Anche io ho visto il film documentario su Ian Curtis e i Joy Division; si intitola Control, il regista è Anton Corbijn.
Mi è piaciuto.
Un film girato in bianco e nero, che descrive più che la biografia lo stato d’animo di un ragazzo sensibile e incline alla depressione, impantanato nel mood senza sbocchi della Greater Manchester di fine anni settanta.
Un racconto asciutto, senza concessioni alla leggerezza, che espone la nascita dell’estetica post-punk, e le angosce di una generazione in cerca di una identità.
Il film ha sempre lo stesso registro, i fatti sono tutti importanti e sono tutti insignificanti (come lo sono per la vita di un ragazzo).

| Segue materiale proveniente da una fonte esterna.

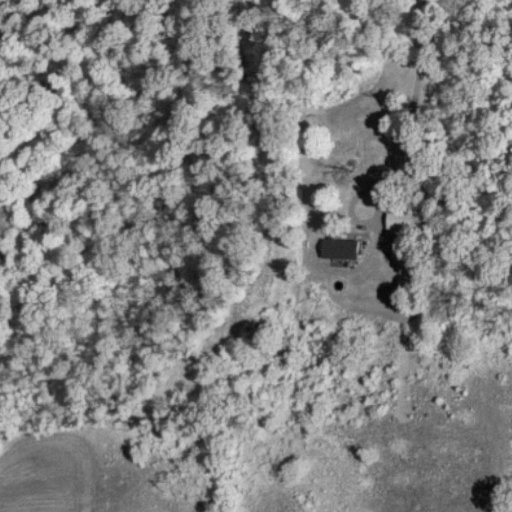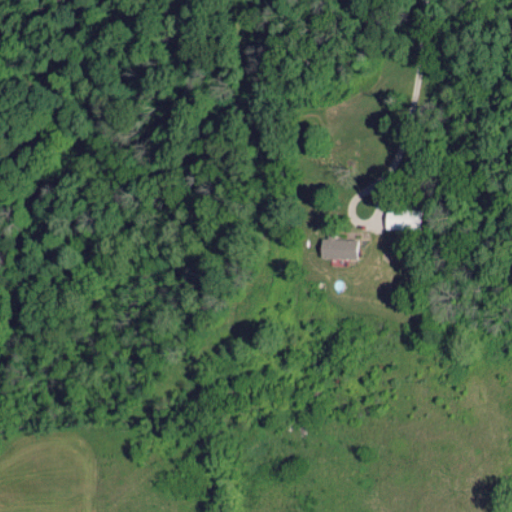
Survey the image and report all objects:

La formazione culturale, la malattia, le relazioni sentimentali, gli amici, la depressione, fino all’epilogo drammatico della morte di Ian, sono fatti inanellati in un racconto orientato sempre sullo stesso orizzonte che sembra non avere futuro.
I palchi da dove si esibiscono i Joy Division sono piccoli, così come le platee, le case sono fatte di stanze di pochi metri quadrati, dove tutto è costretto all’intimità, le strade sono le strade strette dei quartieri residenziali del proletariato inglese, e i paesaggi aperti sono rare esperienze che si consumano velocemente.
La morte di Ian è anche la morte di un sogno d’amore impossibile e fuori controllo, alla mercé di una depressione che non dà scampo, di una vita fatta di scelte improvvise che la fanno crollare sotto il peso della consapevolezza di non essere abbastanza adulto per reggersi in piedi da solo e soddisfare le aspettative di tutti.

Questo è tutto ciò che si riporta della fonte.